Sidelined Taiwanese fascinated by CNH possibilities

Taiwan’s financial institutions are keen to participate in offshore renminbi and other China-related opportunities, but are still figuring out what the opportunity really is.

Taiwan’s financial institutions are watching developments keenly in Hong Kong with regard to the offshore renminbi market for investment products, as well as the potential for ‘mini-QFII’ access to onshore assets. But for now they seem stuck on the sidelines.

Three Taiwanese fund managers have won QFII licences from the China Securities Regulatory Commission (Capital Investment Management, Fubon Financial and Polaris Securities Investment). So far none has yet received a currency quota from China’s State Administration of Foreign Exchange. Another four Taiwanese firms have QFII applications pending with the CSRC.

Leo Seewald, Taiwan chairman of Manulife Asset Management, speaking at AsianInvestor’s recent Taiwan institutional investment conference in Taipei, says Taiwanese firms have only a few ways to access direct China exposure.

They can buy renminbi bonds, but these require a QFII licence; the same goes for 'Panda' bonds issued locally by foreign issuers. They can buy synthetic products that are settled in US dollars and traded in renminbi. These products are mostly issued by property companies and may not fit a fund manager or institutional investor’s profile. Or they can invest in Chinese-issuer overseas bonds, but these are in dollars and so don't provide renminbi exposure.
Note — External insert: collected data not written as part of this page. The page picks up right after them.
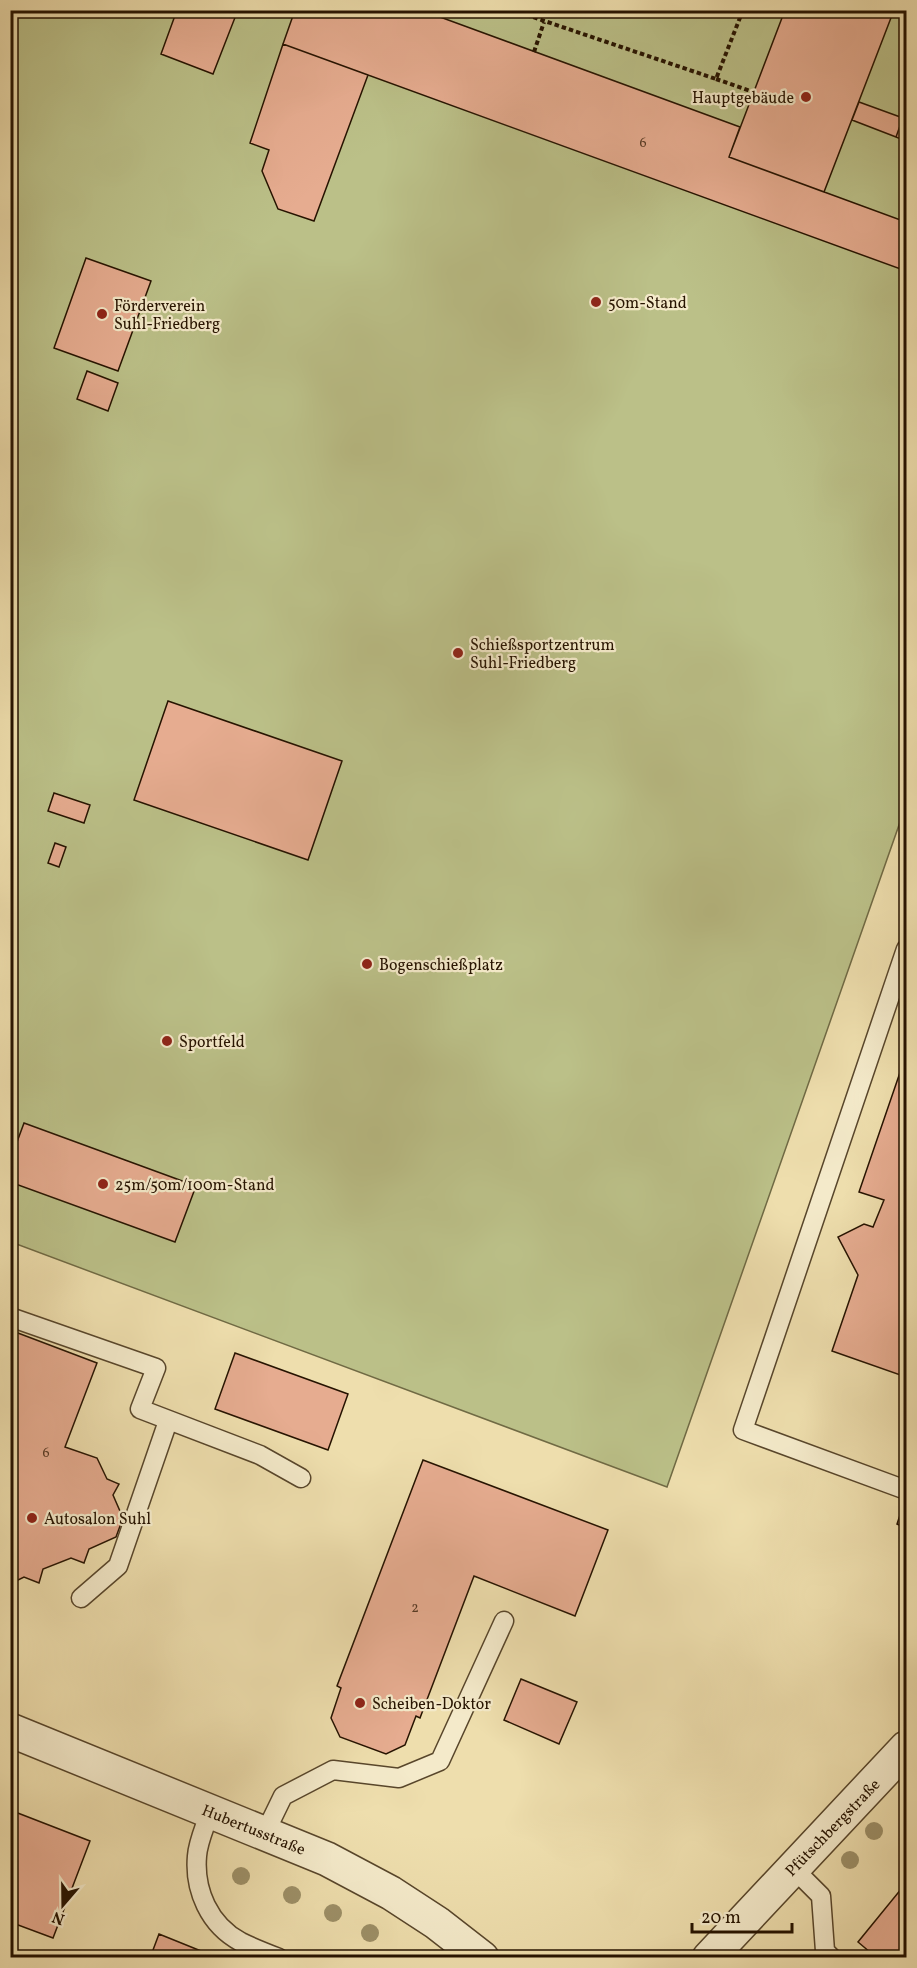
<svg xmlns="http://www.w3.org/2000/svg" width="917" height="1968" viewBox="0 0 917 1968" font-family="Vollkorn,serif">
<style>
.green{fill:#bbc088;stroke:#706a44;stroke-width:1.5}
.building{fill:#e6ac90;stroke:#261300;stroke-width:1.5}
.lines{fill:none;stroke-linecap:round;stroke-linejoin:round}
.service-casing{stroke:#58462b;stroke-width:21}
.minor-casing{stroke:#58462b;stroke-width:36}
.path{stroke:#261300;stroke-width:4;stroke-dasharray:4.5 3;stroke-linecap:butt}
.service{stroke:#f4eaca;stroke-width:18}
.minor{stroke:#f4eaca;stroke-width:33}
.tree{fill:#9d9068}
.poi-dot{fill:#8f2418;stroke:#f4eaca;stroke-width:2}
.labels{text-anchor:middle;stroke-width:4.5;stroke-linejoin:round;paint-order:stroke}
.number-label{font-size:14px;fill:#563924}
.poi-label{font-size:16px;fill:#261300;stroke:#f4eaca;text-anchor:start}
.street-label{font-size:16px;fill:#261300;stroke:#f4eaca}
</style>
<rect width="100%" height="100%" fill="#eedead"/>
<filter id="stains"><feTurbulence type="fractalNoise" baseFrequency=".00333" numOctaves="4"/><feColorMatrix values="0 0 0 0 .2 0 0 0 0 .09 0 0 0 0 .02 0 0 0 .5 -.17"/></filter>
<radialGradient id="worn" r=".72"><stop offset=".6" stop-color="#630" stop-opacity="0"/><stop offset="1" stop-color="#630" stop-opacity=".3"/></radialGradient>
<path class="green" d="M10,11H906V805L667,1487L11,1242Z"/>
<path class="building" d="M177,10H225L236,15L213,74L161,54Z
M295,10H421L740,127L729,157L906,222V271L283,44Z
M785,10H894L824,192L729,157Z
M283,44L368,75L314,221L278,209L262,171L269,150L250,143Z
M859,102L903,118L896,137L852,120Z
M906,109V141L896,137Z
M86,258L151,281L118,371L54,348Z
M87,371L118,383L108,411L77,399Z
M168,701L342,761L308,860L134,800Z
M54,793L90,805L84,823L48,811Z
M55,843L66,847L59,867L48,863Z
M906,1055V1377L832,1351L858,1275L838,1237L864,1224L873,1227L884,1200L859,1192Z
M24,1123L196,1186L175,1242L10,1182V1161Z
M10,1330L97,1363L65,1447L97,1458L107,1479L119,1484L113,1495L123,1518L116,1537L89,1549L84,1563L71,1558L43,1569L39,1583L24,1577L10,1584Z
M235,1353L348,1394L328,1450L215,1409Z
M423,1460L608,1530L575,1616L474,1576L420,1718L416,1716L405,1745L386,1754L340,1737L331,1718L341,1688L337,1686Z
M901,1512L906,1515V1528L897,1524Z
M521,1679L577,1702L559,1744L504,1720Z
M10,1810L90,1841L53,1938L10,1922Z
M906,1883V1958H877L858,1942Z
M159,1934L206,1953L219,1958H150Z"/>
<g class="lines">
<g class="service-casing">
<path id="service" d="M906,949L743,1430L906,1490
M10,1317L156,1368L140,1409L260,1455L301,1478
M81,1598L118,1566L168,1421
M210,1811C206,1825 198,1841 197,1856C194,1890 209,1925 241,1942C253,1948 266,1953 279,1958
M265,1833L283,1796L333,1770L399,1778L440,1761L504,1621
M793,1868L821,1896L825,1951L832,1958"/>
</g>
<g class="minor-casing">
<path id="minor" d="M10,1730L327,1859L391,1893L437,1923L482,1958
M709,1958L906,1748"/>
</g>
<path class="path" d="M512,10L716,79L743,10
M534,52L544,22
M716,79L753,92"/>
<use href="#service" class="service"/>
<use href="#minor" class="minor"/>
</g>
<g class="tree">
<circle cx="874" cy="1831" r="9"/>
<circle cx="850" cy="1860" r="9"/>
<circle cx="241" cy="1876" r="9"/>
<circle cx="292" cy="1895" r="9"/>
<circle cx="333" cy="1913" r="9"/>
<circle cx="370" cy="1933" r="9"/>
</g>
<g class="poi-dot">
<circle cx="806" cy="97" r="6"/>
<circle cx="596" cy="302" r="6"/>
<circle cx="102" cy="314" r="6"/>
<circle cx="458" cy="653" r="6"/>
<circle cx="367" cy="964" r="6"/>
<circle cx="167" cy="1041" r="6"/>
<circle cx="103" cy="1184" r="6"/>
<circle cx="32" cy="1518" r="6"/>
<circle cx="360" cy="1703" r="6"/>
</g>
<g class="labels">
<g class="number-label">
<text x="643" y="147">6</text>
<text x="46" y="1457">6</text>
<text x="415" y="1612">2</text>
</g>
<g class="poi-label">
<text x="794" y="103" text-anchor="end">Hauptgebäude</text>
<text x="608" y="308">50m-Stand</text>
<text x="114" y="311">Förderverein<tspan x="114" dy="18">Suhl-Friedberg</tspan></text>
<text x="470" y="650">Schießsportzentrum<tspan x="470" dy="18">Suhl-Friedberg</tspan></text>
<text x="379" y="970">Bogenschießplatz</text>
<text x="179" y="1047">Sportfeld</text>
<text x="115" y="1190">25m/50m/100m-Stand</text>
<text x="44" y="1524">Autosalon Suhl</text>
<text x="372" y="1709">Scheiben-Doktor</text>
</g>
<g class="street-label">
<text transform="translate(832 1827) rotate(-46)" y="6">Pfütschbergstraße</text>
<text transform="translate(254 1829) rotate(22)" y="6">Hubertusstraße</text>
</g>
</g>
<rect width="917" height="1968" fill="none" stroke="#eedead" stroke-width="36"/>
<rect x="12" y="12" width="893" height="1944" fill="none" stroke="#261300" stroke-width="3"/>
<rect x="18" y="18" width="881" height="1932" fill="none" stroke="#261300" stroke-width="1.5"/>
<g transform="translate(63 1905) rotate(200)" stroke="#f4eaca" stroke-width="4.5" paint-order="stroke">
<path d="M0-4.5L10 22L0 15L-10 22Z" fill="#261300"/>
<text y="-9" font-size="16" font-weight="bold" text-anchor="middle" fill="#261300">N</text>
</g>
<path d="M692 1923v9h100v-9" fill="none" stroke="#261300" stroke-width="3"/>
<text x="701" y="1923" font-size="18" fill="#261300" stroke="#f4eaca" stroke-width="4.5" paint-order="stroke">20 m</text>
<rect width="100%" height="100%" filter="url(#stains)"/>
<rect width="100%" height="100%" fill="url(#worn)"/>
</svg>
Now there is the CNH market for so-called ‘dim sum’ bonds, with around Rmb400 billion of renminbi deposits at hand in Hong Kong. “The CNH market has not been open to Taiwan investors but this will come,” Seewald says.

“Everyone is interested in CNH bonds,” says Leon Huang, head of fixed income at SinoPac Securities. He cites the March cover of AsianInvestor magazine (“Starved of dim sum bonds”, by Leanne Wang): “There are many chopsticks trying to get one dim sum. We have the same situation in Taiwan.”

Huang says the island’s institutional investors are especially keen. SinoPac has already designed CNH-denominated money market funds for local investors. But he worries that the quality of the market may not be good enough, because many issuers of CNH debentures lack a credit rating. Investors don’t seem to care, he notes, but Huang worries that offshore RMB products may be riskier than investors realise. “It’s like the wild, wild west,” Huang says.

Another problem that Taiwanese investors are now finding is that CNH bonds are very low yielding. This is fine for Hong Kongers with RMB-based deposits, which are yielding practically nothing in interest. But for Taiwanese investors, the appreciating New Taiwan dollar means yield is important.

Local investors are also keen to get their hands on access to mainland shares once China formulates its so-called ‘mini-QFII’ regime, which is really about allowing mainland fund managers to run domestic portfolios that can be bought or sold in Hong Kong.

Xi Ouyang, vice-president at mainland company GF Securities, says the market expects these rules to be announced this year. He estimates the pilot scheme will be limited to Rmb10-20 billion in size, and initially put the bulk of investments into domestic bonds.

Although mini-QFII will open a new channel for international investors to tap the China story, Xi notes it's likely to come with its own licensing requirements – so it may not offer a meaningful break from the current QFII regime. “The earnings will probably have to stay in China, which means foreign institutional investors must be qualified to invest in such vehicles,” he says.

For foreign entities with a Taiwan business, such as Manulife and other global fund houses, the question is whether they can piggyback off their Hong Kong affiliate’s QFII licence in order to offer renminbi-denominated product to Taiwanese investors. “It’s not clear whether or not we can participate,” says Seewald. “Mini-QFII could help if the requirements are lower.”

Otherwise, Taiwan’s fund managers, regardless of whether they are owned locally or overseas, will remain limited to getting China access through Hong Kong products.

“There is potential for RMB product in Hong Kong,” notes Steve Tsai, senior vice-president at Chinatrust Commercial Bank. “But there are risks regarding CNH issuers, and investors from Taiwan need to be cautious.”